Und auf einmal war mein Weg klar. In meiner Schwangerschaft machte ich mein erstes journalistisches Praktikum, das mir den Weg in meinen Beruf ebnete. Ein Jahr nach der Geburt schloss ich mein Magister-Studium ab und machte mich als Journalistin und Autorin selbstständig.
Seitdem habe ich immer geschrieben: für Zeitschriften und Magazine, Buch- und Hörbuchverlage, und manchmal auch einfach nur für mich. Ich habe viel gearbeitet, und meine Arbeit trotzdem oft kaum als Arbeit empfunden, weil sie mir so viel Freude macht.
Ich habe mein Thema gefunden, und meine Stimme. Und meine Kinder standen dieser Entwicklung nie im Weg, sondern haben sie befeuert und unterstützt.

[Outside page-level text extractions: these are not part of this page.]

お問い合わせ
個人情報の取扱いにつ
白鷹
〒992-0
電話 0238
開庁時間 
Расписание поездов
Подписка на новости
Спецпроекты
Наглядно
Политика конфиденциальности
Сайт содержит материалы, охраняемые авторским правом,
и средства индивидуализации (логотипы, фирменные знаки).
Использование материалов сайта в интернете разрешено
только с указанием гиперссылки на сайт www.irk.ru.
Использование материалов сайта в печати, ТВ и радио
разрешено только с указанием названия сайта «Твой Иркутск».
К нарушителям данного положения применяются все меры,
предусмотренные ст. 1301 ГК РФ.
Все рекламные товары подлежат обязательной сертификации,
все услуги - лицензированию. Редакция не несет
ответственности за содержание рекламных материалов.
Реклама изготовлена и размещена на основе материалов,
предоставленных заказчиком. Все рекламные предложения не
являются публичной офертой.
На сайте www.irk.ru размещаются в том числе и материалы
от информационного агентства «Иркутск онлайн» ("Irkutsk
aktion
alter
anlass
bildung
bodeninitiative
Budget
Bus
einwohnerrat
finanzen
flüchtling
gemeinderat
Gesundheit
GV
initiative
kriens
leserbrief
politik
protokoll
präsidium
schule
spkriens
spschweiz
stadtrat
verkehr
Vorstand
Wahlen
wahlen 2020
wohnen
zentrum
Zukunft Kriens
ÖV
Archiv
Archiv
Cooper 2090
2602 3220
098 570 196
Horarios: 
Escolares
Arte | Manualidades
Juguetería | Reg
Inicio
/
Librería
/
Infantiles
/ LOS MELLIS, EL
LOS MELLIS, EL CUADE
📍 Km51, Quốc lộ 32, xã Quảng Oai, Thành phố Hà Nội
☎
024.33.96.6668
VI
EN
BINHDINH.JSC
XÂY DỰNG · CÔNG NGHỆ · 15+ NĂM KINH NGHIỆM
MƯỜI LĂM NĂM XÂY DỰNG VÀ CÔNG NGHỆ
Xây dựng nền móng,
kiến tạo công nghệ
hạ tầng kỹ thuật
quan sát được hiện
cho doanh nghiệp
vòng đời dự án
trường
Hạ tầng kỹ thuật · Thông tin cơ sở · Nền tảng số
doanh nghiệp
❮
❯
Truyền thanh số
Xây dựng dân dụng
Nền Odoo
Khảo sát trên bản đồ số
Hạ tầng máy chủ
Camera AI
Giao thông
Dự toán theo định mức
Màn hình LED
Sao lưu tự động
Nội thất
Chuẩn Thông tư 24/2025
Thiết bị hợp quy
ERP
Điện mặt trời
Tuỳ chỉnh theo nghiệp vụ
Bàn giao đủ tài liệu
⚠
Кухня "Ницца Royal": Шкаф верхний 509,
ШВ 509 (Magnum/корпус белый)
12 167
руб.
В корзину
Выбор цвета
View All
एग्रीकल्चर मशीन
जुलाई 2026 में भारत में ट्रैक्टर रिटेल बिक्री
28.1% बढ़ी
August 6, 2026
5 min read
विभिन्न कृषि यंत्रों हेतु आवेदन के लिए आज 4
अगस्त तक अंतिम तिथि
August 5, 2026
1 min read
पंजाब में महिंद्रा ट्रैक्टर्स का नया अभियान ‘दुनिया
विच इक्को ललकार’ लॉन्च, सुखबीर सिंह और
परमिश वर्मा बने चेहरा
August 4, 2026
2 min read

Jetzt, im Rückblick, wäre es natürlich leicht, zu sagen: Soll eben jeder seinen Traum leben, bei mir hat es ja auch geklappt. Doch die Wahrheit ist: Ich konnte damals vor 12 Jahren alles auf eine Karte setzen, weil ich bestimmte Privilegien hatte und habe.
Ich wusste, dass ich nicht besonders tief fallen kann.
Ich war nicht allein.
Und ich hatte so viel Unterstützung und Bildung im Gepäck, dass ich unterwegs immer noch ziemlich schadlos hätte umkehren können, wäre mein Traum vom Autorinnenleben zerplatzt.
Doch all diesen Privilegien zum Trotz: Den Mut, zu springen, den musste ich selbst aufbringen. Ich musste mir zutrauen, etwas zu können, was viele wollen und längst nicht alle schaffen.
Deshalb ist es mir so wichtig, meinen Töchtern zu vermitteln: Wenn Ihr Kinder haben wollt, stutzt nicht Eure beruflichen Träume zurecht, sondern findet eine Leidenschaft - und einen Menschen, mit dem ihr eine Familie gründen könnt, ohne Euch selbst und Eure Karrieren aufzugeben.
Denn ich bin überzeugt: Jeder Job, der glücklich macht, ist familienfreundlicher als ein Kompromiss, den wir eingegangen sind, weil uns ein Leben lang von allen Seiten suggeriert wurde, als Frauen könnten wir eben nicht beides haben: Kinder und einen richtig tollen Beruf.